Data
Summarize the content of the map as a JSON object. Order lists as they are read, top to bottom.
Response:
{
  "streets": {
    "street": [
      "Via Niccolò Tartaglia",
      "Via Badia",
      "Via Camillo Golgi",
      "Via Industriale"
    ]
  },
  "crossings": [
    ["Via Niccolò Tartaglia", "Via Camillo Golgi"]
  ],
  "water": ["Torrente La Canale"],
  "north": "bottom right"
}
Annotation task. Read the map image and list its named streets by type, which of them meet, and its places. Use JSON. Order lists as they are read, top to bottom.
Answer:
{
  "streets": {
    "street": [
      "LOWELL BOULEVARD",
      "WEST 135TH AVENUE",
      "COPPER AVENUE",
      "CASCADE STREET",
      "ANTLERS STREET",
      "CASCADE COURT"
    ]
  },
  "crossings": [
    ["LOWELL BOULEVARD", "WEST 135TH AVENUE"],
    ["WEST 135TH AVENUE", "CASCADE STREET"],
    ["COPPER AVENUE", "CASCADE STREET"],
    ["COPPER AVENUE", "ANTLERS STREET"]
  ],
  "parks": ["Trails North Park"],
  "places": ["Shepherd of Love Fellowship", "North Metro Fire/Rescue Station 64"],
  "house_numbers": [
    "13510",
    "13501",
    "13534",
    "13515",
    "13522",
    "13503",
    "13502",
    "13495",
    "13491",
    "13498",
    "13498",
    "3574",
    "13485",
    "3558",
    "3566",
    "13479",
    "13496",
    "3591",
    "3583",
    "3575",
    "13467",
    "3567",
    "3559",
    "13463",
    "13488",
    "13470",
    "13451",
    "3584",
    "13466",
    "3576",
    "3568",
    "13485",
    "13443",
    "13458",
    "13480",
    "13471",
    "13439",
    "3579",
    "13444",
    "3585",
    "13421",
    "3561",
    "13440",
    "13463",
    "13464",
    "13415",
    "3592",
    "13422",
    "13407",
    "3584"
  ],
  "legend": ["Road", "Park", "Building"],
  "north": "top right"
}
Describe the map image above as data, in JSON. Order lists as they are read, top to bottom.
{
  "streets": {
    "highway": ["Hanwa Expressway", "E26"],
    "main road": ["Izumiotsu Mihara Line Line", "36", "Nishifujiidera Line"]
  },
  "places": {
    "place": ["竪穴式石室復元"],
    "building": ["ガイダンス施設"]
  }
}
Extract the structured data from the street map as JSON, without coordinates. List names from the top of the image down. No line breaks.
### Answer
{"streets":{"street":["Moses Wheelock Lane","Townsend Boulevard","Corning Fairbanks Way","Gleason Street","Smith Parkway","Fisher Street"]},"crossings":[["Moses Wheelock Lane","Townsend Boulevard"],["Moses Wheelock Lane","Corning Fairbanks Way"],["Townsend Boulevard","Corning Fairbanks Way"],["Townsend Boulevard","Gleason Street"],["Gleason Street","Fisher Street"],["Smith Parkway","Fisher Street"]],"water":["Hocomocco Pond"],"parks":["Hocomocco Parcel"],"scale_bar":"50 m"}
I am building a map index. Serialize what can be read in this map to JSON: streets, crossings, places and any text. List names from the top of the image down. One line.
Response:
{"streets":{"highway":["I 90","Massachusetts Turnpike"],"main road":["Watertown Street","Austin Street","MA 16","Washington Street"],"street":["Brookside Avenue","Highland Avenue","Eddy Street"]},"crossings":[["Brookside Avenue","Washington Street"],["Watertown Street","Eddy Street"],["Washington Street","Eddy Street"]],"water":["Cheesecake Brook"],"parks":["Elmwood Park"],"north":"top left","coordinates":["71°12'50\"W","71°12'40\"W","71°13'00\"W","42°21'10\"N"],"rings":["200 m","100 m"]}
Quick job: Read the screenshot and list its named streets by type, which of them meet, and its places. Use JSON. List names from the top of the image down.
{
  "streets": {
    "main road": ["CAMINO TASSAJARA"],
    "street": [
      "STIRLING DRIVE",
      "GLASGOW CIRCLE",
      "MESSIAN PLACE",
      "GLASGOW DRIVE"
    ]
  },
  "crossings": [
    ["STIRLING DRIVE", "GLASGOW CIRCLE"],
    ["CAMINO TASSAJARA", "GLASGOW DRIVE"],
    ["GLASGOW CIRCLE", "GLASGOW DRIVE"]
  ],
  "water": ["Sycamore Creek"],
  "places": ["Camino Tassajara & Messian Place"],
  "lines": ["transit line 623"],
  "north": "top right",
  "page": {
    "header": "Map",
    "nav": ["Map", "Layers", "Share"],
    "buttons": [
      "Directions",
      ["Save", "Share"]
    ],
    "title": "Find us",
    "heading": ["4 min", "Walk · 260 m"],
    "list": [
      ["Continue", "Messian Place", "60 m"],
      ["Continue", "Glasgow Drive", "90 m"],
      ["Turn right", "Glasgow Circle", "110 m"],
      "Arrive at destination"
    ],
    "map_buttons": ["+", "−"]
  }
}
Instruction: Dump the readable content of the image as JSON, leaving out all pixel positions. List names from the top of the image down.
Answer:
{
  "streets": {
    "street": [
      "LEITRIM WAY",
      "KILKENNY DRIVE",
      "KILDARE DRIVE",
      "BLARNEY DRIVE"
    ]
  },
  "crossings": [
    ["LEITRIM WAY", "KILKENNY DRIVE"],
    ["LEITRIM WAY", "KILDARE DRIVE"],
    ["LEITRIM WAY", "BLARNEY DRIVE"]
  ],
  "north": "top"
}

Problem description
Respond with only the number of lines above that include the string "content".

Answer section
2